This talk introduces data-driven discovery (ICML 24), focusing on LLM-driven scientific discovery with observational data [1]. I will present our work on DiscoveryBench (ICLR 25), an open-source benchmark designed to systematically evaluate how well LLM agents can generate scientific insights. This includes 264 real-world discovery tasks across six domains such as biology, economics, and sociology, requiring both statistical analysis and semantic reasoning.
The talk will cover the motivation, and the agentic methods used to evaluate and improve LLM performance on these tasks. I will also share a preview of our upcoming research [2] and applied agentic workflow takeaways for the audience. The open-source benchmark has been built upon and cited by leading research groups at Stanford, UC Berkeley, and Microsoft Research.
—
[1] data being the primary hypothesis foundation here for scientific discovery as opposed to literature, or theorems.
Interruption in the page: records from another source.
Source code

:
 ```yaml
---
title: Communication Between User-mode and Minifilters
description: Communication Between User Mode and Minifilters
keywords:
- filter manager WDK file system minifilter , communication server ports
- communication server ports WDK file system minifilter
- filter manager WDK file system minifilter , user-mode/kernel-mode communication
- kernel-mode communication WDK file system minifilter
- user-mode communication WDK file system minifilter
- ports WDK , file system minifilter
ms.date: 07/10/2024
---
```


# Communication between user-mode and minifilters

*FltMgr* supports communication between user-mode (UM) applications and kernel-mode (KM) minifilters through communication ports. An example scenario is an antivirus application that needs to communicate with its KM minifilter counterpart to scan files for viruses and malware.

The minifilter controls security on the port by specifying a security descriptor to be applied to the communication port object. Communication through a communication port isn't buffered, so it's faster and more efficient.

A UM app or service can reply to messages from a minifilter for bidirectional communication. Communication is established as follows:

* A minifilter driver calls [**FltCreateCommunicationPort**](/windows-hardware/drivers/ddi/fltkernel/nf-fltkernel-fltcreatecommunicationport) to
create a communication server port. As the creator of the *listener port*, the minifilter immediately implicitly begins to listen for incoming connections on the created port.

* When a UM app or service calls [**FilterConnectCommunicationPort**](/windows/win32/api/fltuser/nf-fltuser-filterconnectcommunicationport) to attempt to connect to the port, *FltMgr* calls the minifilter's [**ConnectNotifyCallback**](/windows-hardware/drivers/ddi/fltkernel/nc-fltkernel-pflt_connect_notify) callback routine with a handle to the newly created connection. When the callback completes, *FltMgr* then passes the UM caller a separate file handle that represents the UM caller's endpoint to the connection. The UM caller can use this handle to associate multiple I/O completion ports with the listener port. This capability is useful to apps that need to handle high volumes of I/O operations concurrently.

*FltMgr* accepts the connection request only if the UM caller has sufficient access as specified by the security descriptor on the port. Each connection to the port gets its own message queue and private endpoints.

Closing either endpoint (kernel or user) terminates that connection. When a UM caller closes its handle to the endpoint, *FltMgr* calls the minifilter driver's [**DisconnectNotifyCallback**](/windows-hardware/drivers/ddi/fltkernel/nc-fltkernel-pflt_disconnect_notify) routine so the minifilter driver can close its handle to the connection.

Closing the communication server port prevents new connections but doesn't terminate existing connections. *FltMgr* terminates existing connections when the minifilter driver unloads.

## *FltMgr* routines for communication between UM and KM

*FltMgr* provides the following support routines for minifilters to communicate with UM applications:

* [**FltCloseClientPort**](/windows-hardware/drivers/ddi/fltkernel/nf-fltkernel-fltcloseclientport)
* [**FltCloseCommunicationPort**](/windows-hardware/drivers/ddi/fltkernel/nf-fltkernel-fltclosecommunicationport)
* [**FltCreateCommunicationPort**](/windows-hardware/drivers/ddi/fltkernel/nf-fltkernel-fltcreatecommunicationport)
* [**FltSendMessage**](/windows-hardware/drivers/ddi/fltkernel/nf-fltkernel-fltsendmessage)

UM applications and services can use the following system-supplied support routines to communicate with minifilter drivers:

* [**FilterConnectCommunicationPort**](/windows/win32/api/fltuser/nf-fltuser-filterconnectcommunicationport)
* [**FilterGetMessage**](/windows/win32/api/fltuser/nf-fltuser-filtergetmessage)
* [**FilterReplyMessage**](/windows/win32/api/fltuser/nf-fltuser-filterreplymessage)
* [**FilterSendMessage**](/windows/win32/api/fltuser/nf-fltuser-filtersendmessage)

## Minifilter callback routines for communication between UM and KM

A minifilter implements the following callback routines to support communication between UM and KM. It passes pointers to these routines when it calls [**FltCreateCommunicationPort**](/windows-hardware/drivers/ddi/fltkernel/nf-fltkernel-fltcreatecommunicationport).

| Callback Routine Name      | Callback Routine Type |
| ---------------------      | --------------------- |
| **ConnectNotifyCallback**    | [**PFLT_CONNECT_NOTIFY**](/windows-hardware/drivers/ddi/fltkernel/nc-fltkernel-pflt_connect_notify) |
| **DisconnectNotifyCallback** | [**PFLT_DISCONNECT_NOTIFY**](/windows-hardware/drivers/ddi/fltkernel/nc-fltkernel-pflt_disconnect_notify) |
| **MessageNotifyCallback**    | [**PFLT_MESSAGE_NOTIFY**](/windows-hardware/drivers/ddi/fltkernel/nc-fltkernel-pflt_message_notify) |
[2] joint work with Ai2 Seattle, UMass Amherst, & UWash among others.
Takeways:
Learn how generative AI is accelerating scientific discovery
Understanding the importance of robust evaluation for building reliable agentic AI systems
Applied frameworks for building robust agentic systems doing reasoning at scale
Examples of scientifically vetted insights discovered by our LLM agents
The journey of doing fundamental LLM research, collaborating with global labs, and influencing the broader research direction from India
Intended Audience:
While the primary audience for the material is ML conferences and foundation research labs, I intend to modify the talk level based on the expected audience & their expected background knowledge.
My broader hope is to spark interest in fundamental LLM/AI research coming (partially) from India. This work is one example, and I would be happy if it helps motivate professionals and students to contribute to core advances in AI.